Last month alone, volunteers in the Sacramento area contributed 160 hours to assist DFG employees in rescuing sturgeon, salmon, steelhead and striped bass that were stranded by receding floodwaters in Yolo and Sutter counties.
Bay Area program applicants will go through a selection process which includes initial screening, an interview and a background check. Selected individuals will attend an 80-hour NRVP Conservation Academy beginning June 22, in Cotati, to prepare them for a monthly service commitment of at least 24 hours. After completing the academy, volunteers work with a trained volunteer mentor during a six-month probationary period.

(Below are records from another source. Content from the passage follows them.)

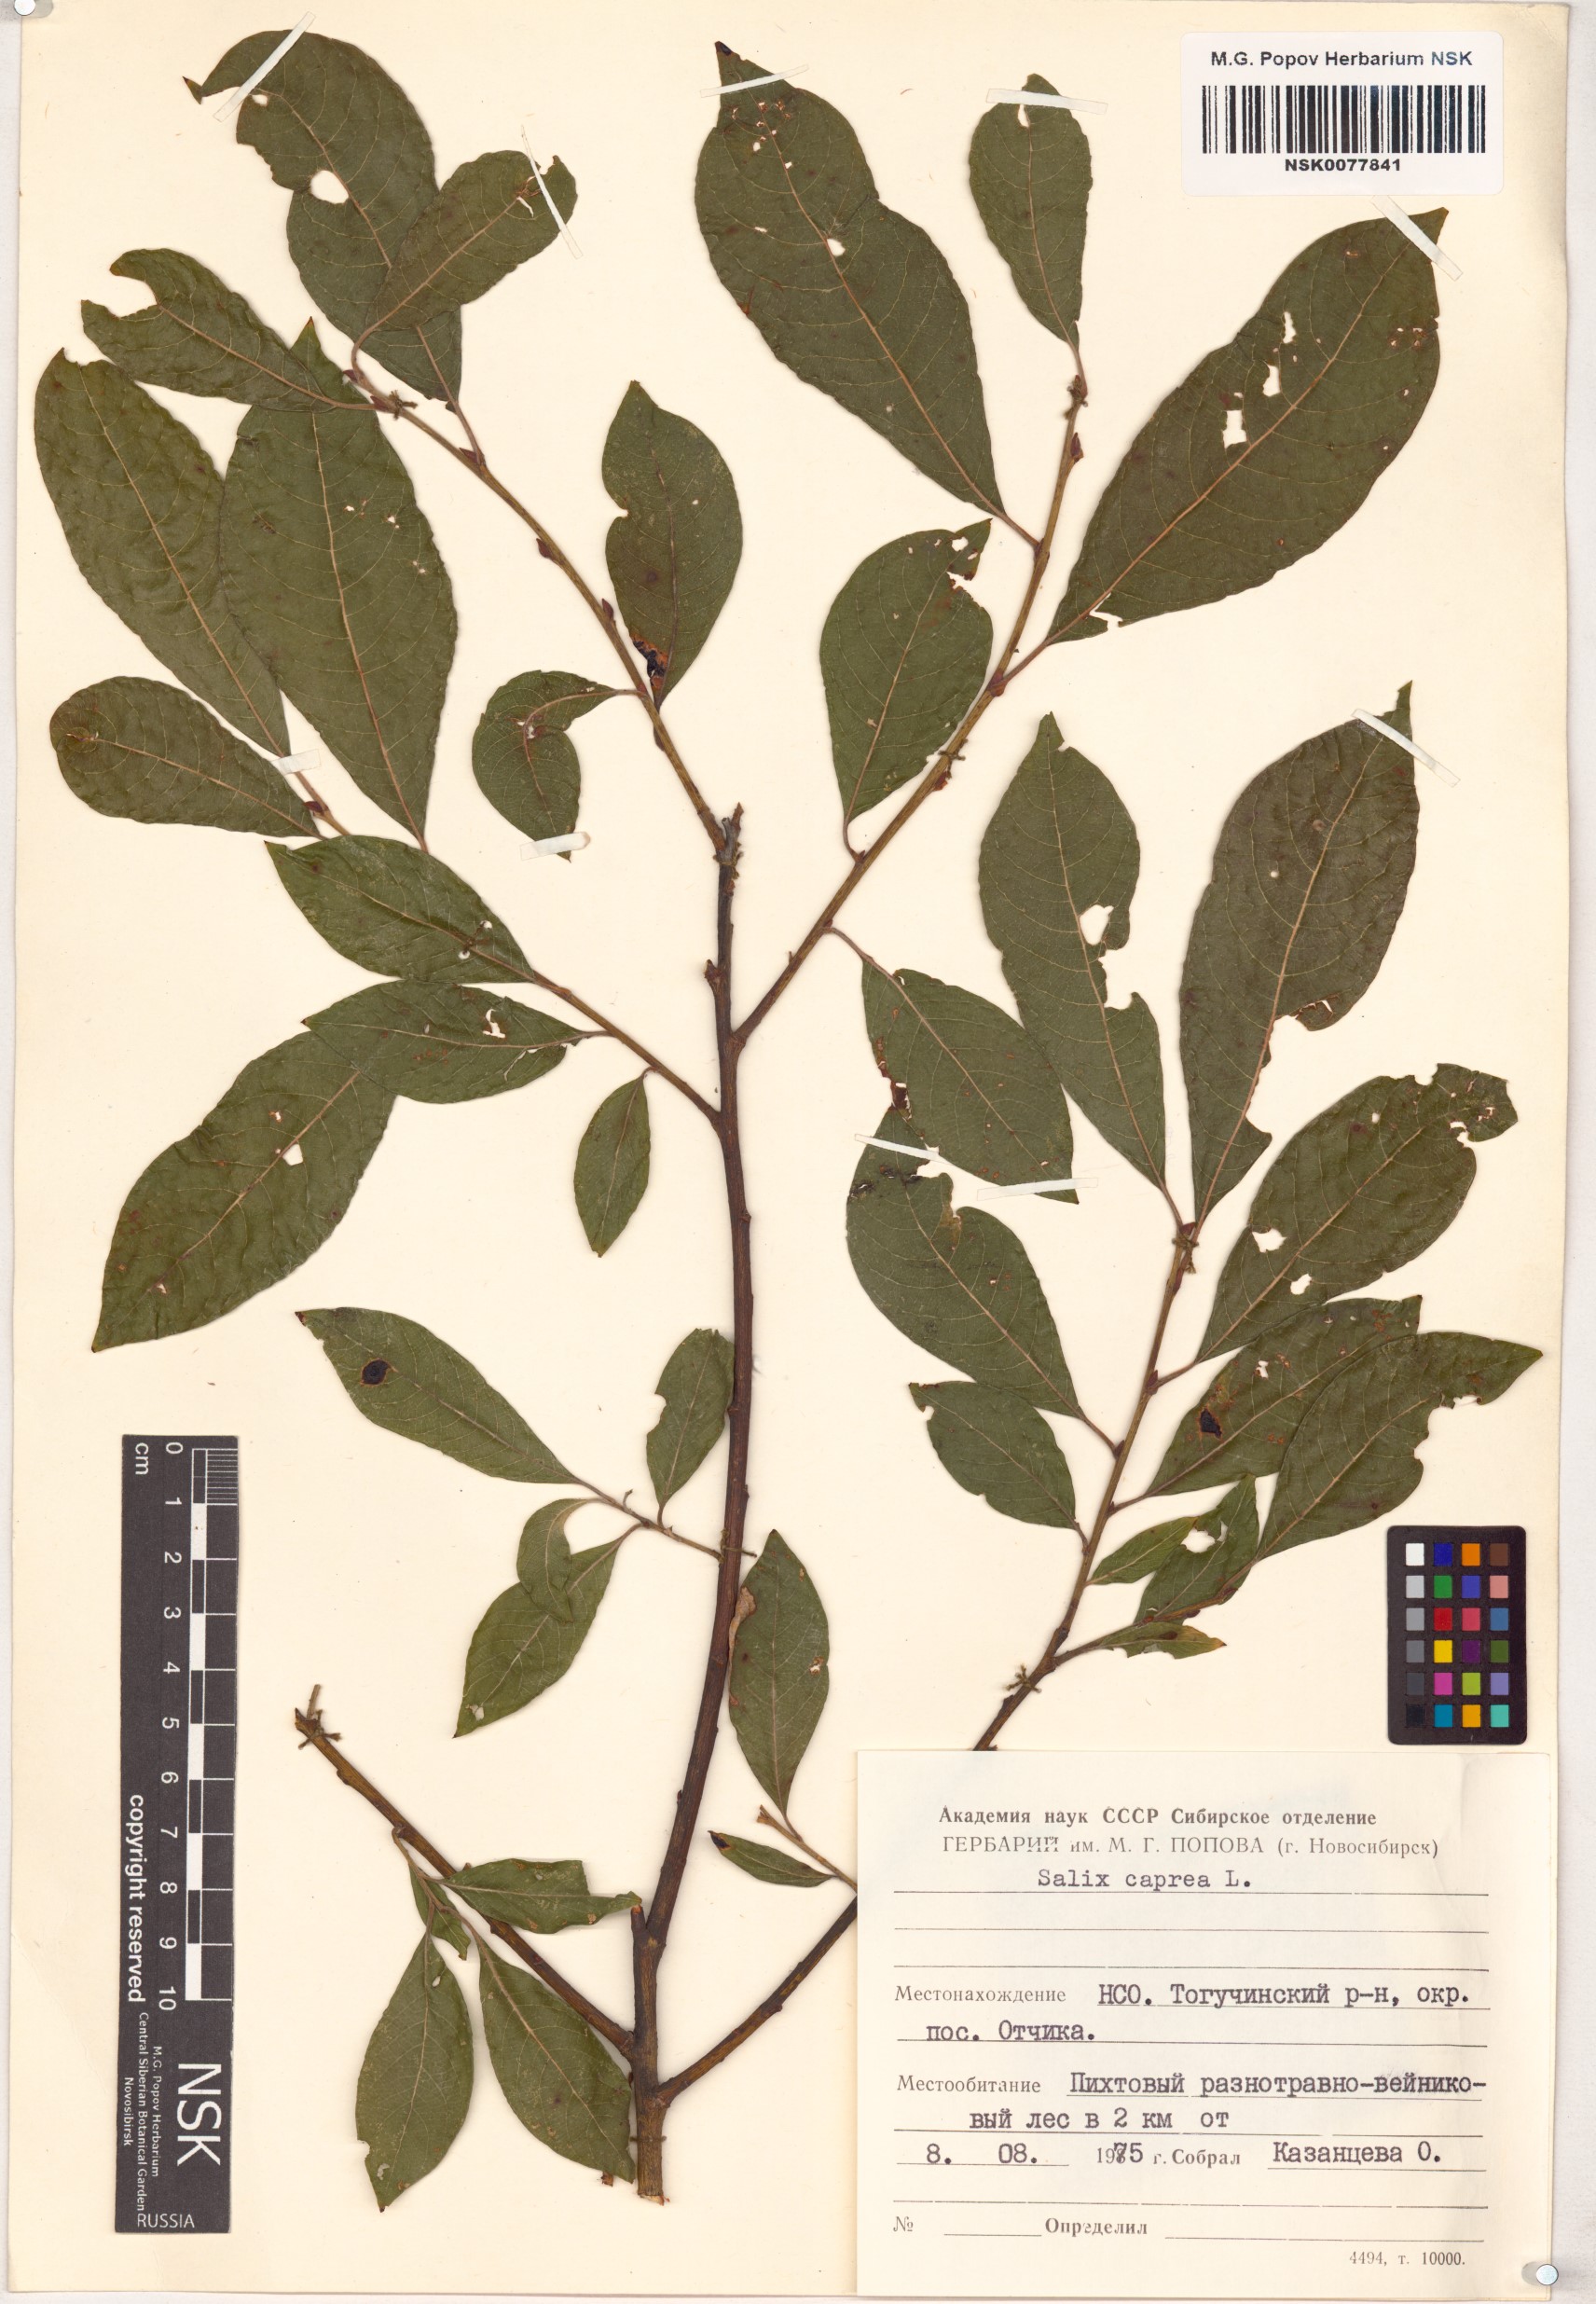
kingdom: Plantae
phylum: Tracheophyta
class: Magnoliopsida
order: Malpighiales
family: Salicaceae
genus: Salix
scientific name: Salix caprea
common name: Goat willow
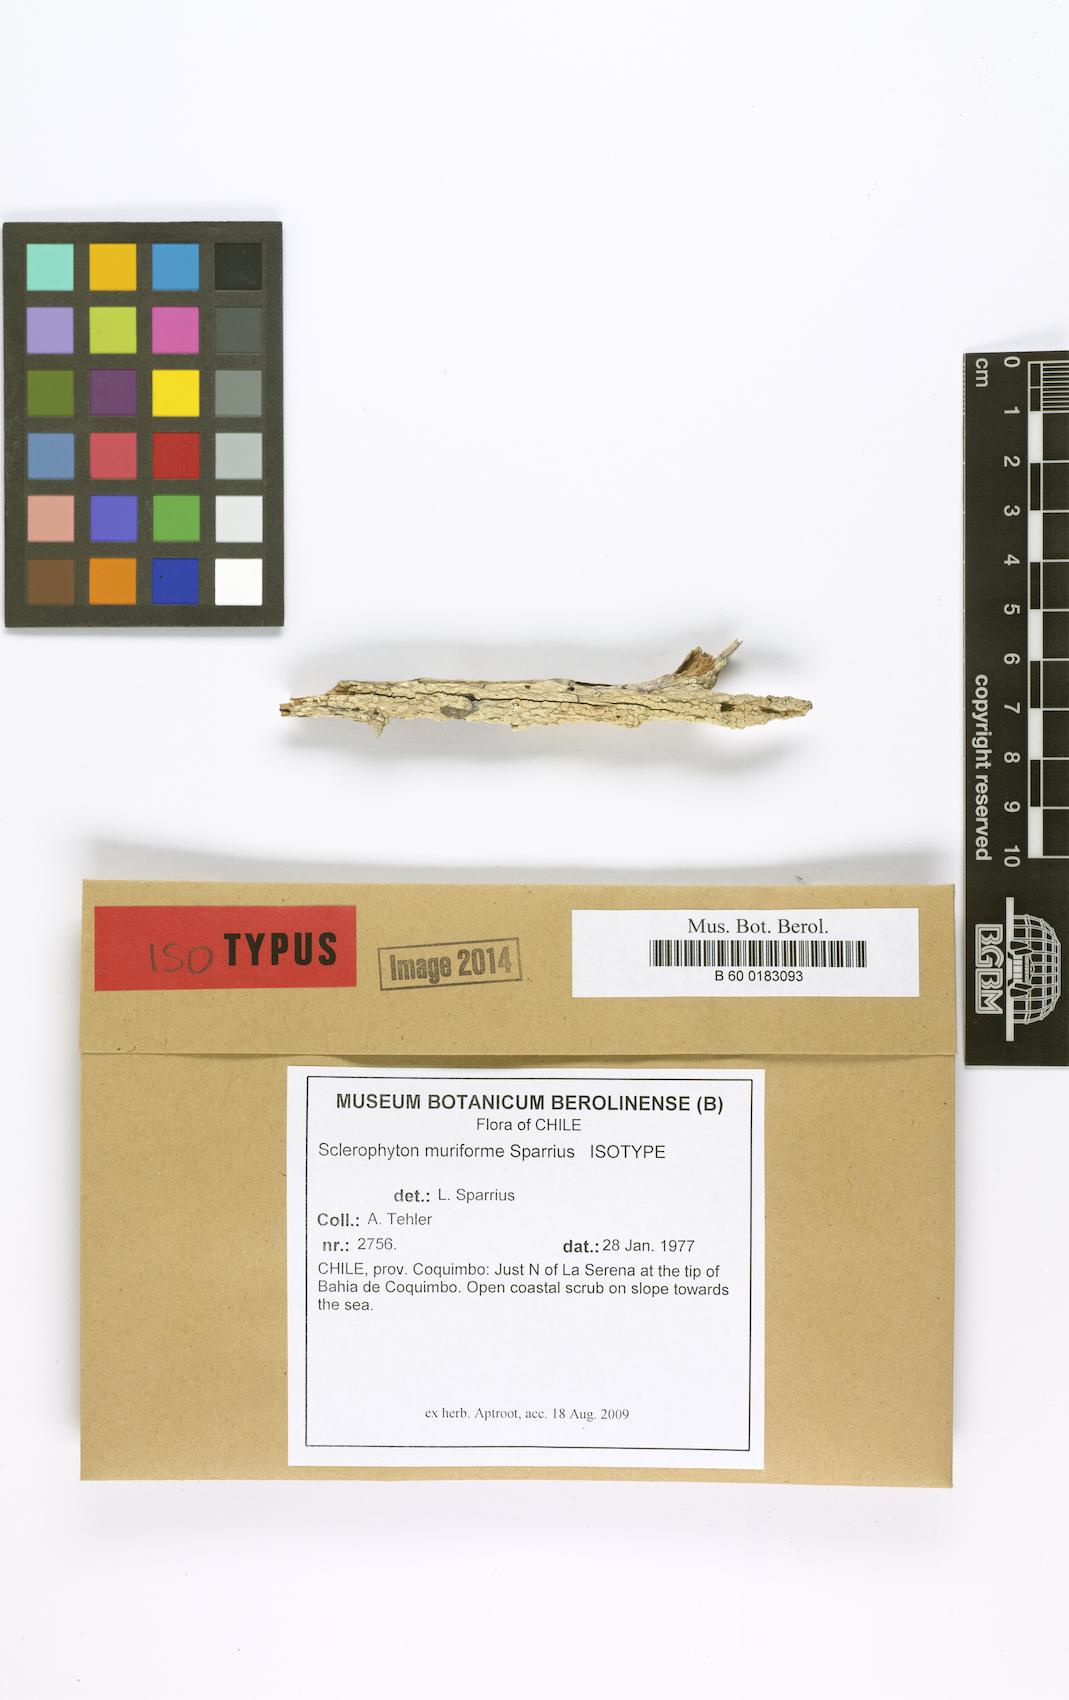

Applicants should be teachable, accountable, have basic computer and writing skills, a desire to work in a team environment and a willingness to talk about conservation principles to the public in the field and in a classroom setting.
Further information and the application are available at www.dfg.ca.gov/volunteer/NRVP/. Applications should be sent to the DFG Bay Delta Region Office, 7329 Silverado Trail, Napa, CA 94558 no later than May 27. Contact Lt. Josh Nicholas at 944-5562 with any questions.
And speaking of DFG, an abalone poacher and restaurant owner were recently convicted and fined for engaging in the illegal sale of sport-caught abalone. DFG and California State Parks worked together with the Sonoma County District Attorney's Office to investigate the case and aggressively prosecute the crimes.
In the fall of 2009, CSP rangers began to suspect abalone trafficking after making multiple contacts with diver Michael Sean Miller, 55, of Petaluma, in the area around Fisk Mill. Rangers relayed the information to DFG's Special Operations Unit, which began to investigate. Wardens soon observed Miller harvesting abalone and transporting them to the rear entrance of Pacific Restaurant, 1045 Terra Nova Blvd., in Pacifica. There, Miller was observed selling the illegally taken abalone to the restaurant's owner, Pim Lim Szeto, 51, of San Francisco. Wardens arrested both subjects for the illegal sale and purchase of abalone.
The Sonoma County District Attorney's Office prosecuted the case and Szeto was subsequently fined $20,000 and sentenced to 90 days work-release time.
His fishing license was revoked for life.
In May 2011, Miller pled guilty to poaching charges. He was fined $15,000 and sentenced to 90 days work release time with three years probation. He was also ordered to forfeit all dive gear and fishing equipment. His fishing license has been revoked for life and he is prohibited from possessing abalone.